State the potential problem with this argument.
Torts
"Direct" Hand Rule
1. As a potential "injurer", you are trying to calculate the level of precaution that you should take in order to maximize your expected utility. Assume that the amount of precaution that you can take is a continuous variable (e.g. the number of miles-per-hour by which you choose to slow down your vehicle while driving in a school zone), and that the probability of an accident is determined by the level of precaution that you take, following the function p(x). Assume further that the only cost of taking precaution that you face is an opportunity cost w per unit of precaution (i.e. if you choose to set your level of precaution to 9, then your total cost of taking precaution equals 9w).
a. Assume that your utility is linear in consumption, given by the function U(c) = c, and that your budget constraint is c=M - wx - d, where d=D>0 if you have an accident and d=0 otherwise, and M is your income in dollars. Write down an equation defining your utility-maximizing level of precaution.
b. Let x* denote your answer from Part (a). Despite having taken precaution level x*, you have an accident. The judge in your trial studied the teachings of the famous Judge Learned Hand, and so will apply the Hand Rule to decide your fate. If you are found negligent, you will be fined heavily at some amount F>D, and otherwise just charged court and legal fees totaling D dollars. What will be the outcome of your case, and why?
Moral hazard
2. As a potential victim, you are trying to calculate the level of precaution that you should take in order to maximize your expected utility. This time the amount of precaution that you can take is a discrete (0 or 1) variable (e.g. you either wear your glasses when you drive, or you don't). The cost of taking precaution is again given by w. In addition, you either have good luck (G) or bad luck (B), each with probability 0.5. Thus, there are four possible states of the world determined by the level of precaution you choose and the luck that you have.
The payment that you are required to make to your insurance company in each state of the world is given by the following table:
where DH>DL>0 are the overall costs of the accident and s is the share of those costs that your insurance company requires you to pay (i.e. the fraction of co-insurance).
a. Assume that your utility function is linear (i.e. U(c)=c) and that you simply consume your income net of any insurance payments that you have to make and your cost of taking precaution, if any (i.e. your budget constraint is c=M-L where M is your income and L is the sum of insurance payments, given in the table above, and cost of precaution if applicable). Write down an equation/inequality for s, defined as the minimum level of co-insurance necessary to make it utility-maximizing for you to take precaution (Hint: s is a function of w).
b. What does this model say about the efficient level of s for people with different values of w? What problems, if any, does this suggest that insurance companies may have in writing efficient insurance policies?
c. Calculate s for M=50, DL=50, DH=50, and w=5.
d. Now assume that your utility function is quadratic, given by the function U(c)=100c - c2.
If your insurance policy specifies that s=0.18, will you take precaution? (Assume the same values for the other variables as in Part (d) above).

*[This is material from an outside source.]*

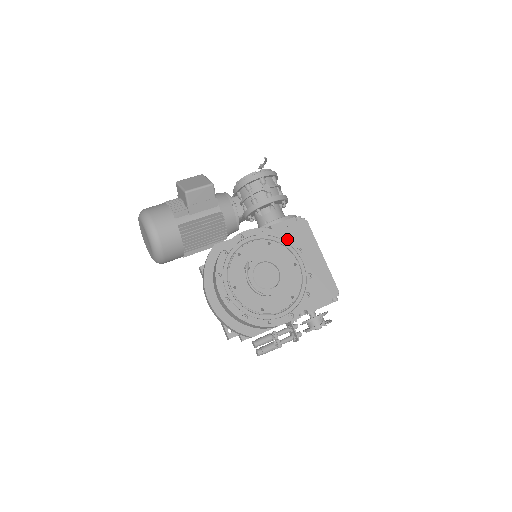
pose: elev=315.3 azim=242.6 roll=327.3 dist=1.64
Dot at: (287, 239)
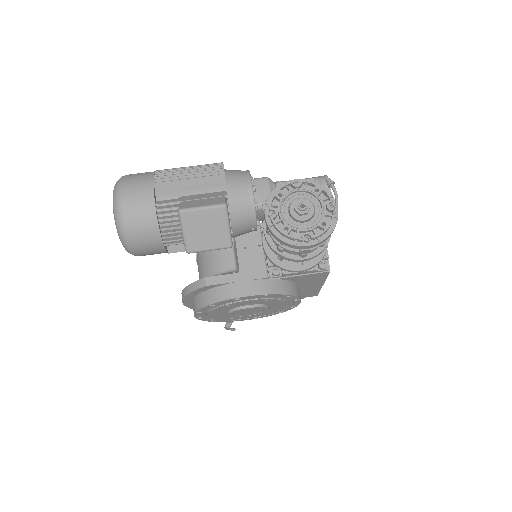
Dot at: (289, 297)
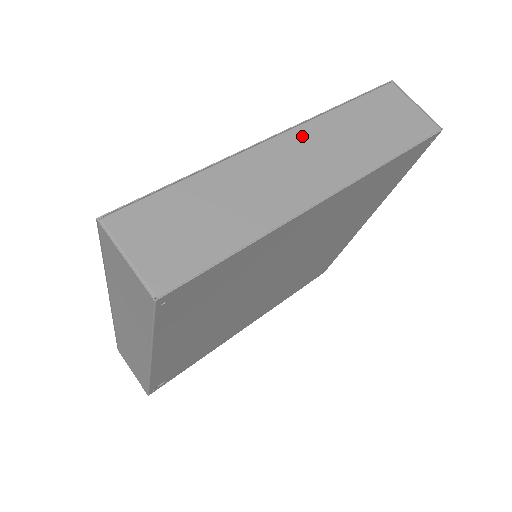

e. What can you say about the welfare costs of asymmetric information under the two different utility functions considered above?
Criminal Law
Economic basis of criminal law
1. Provide an economic justification for why some "victimless" crimes are, nevertheless, crimes.
Optimal punishment
2. Assume that 95 percent of all robberies are committed by one of the victim's neighbors. Provide economic justifications both for and against a policy of burning down all houses in the victim's neighborhood (except for the victim's house) as a method of punishing robbers.
Death penalty
3. Give an example of an additional procedural safeguard that applies to death penalty cases. Provide an economic justification for such safeguards.

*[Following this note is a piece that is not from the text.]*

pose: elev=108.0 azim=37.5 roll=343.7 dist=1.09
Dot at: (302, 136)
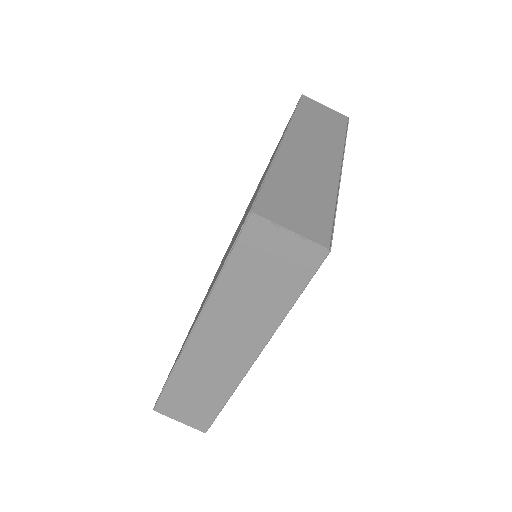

4. True or false (and explain): In the case of McKleskey v Kemp (481 U.S. 279), the majority opinion written by the United States Supreme Court took the view that The Baldus Study provided no statistical evidence that sentencing correlates with race.
Judicial discretion
5. Give an economic justification for judicial discretion. Provide at least two examples.
Law and the Legal Process/Civil Procedure
1. "The United States should shift to the British rule for payment of legal fees because it would help deter the filing of frivolous cases." Justify or criticize using the model developed in class.
2. Mary is considering filing a lawsuit. Her lawyer gives her an (unbiased) assessment of her chances of winning if she files the suit in court. The probability that she will win is 0.10. Should Congress pass laws to discourage potential plaintiffs like Mary from filing their lawsuits?